2021 K2 Reckoner 102 184cm
K2 Reckoner is a ski in the low average of bending and torsional stiffness values within this selection. While the tail area is on the average, the tip area is less stiff, so this ski will forgive well in variable snow and terrain conditions. Similar to the Atomic Backland and the Faction Agent 3.0, this is a sure shot to meet most of the needs, suitable for everything and anything.
2021 Line Sir Francis Bacon 184cm
Line Sir Francis Bacon is what line is known for: flexible and playful option. Clearly the most flexible option in bending and also the shortest radius with the Sakana and the Ferreol Pionnier 104. This is not a ski meant to go fast, it’s meant to be playful, agile, fun to ski even in the park. The tail area is within the average of the selection for torsional stiffness values, this provides good edge grip at the end of the turns.
2021 Line Sakana 181cm
The Sakana is not as flexible as we could anticipate, based on Line’s reputation of producing flexible playful skis. The Sakana has actually one of the stiffest tail areas for both bending and torsional values. Across the entire ski, the torsional stiffness is high and will provide great edge grip. As for the bending stiffness in the front area, it’s very flexible, so the comfort speed zone for this ski is lower, making it more a playful type of ski.
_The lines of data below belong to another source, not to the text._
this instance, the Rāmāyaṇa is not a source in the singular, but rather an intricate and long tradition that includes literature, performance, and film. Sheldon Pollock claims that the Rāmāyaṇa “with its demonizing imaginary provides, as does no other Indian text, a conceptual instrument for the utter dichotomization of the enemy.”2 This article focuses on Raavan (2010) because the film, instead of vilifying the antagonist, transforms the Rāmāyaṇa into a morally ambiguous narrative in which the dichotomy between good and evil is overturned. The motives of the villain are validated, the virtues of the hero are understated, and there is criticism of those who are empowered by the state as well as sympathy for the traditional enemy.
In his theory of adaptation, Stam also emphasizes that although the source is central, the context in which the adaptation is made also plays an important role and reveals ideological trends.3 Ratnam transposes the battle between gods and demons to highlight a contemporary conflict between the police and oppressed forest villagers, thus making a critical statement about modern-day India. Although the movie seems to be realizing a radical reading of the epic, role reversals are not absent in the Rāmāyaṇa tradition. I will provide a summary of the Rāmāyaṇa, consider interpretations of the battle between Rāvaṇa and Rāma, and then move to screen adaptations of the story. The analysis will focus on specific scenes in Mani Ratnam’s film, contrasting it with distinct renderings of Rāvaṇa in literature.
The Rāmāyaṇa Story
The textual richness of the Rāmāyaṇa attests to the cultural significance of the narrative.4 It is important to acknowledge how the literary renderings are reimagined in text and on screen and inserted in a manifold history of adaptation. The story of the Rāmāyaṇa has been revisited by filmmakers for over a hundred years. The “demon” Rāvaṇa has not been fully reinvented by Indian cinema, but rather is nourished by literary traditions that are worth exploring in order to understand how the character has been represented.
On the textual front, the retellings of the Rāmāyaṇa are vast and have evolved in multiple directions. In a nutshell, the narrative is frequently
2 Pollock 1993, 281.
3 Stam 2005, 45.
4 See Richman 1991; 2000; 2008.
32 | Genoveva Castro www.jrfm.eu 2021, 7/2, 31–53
2021 WNDR Alpine Intention 110 (camber) 185
WNDR Alpine is also new to our database this year and we’re very proud to say they have developed their skis using Sooth’s technology of measuring. The Intention 110 comes in 2 versions: camber and rocker. It has slightly above average bending and torsional stiffness values. The tail area is stiffer in both bending and torsional values. This represents a superior support, especially for those long turns at high speed. One considerable benefit of choosing this brand is to formalize your environmental values, as this brand is eco-friendly oriented, choosing to R&D new material that are less harmful. Some say they “want” and some actually do it, WNDR Alpine is a doer.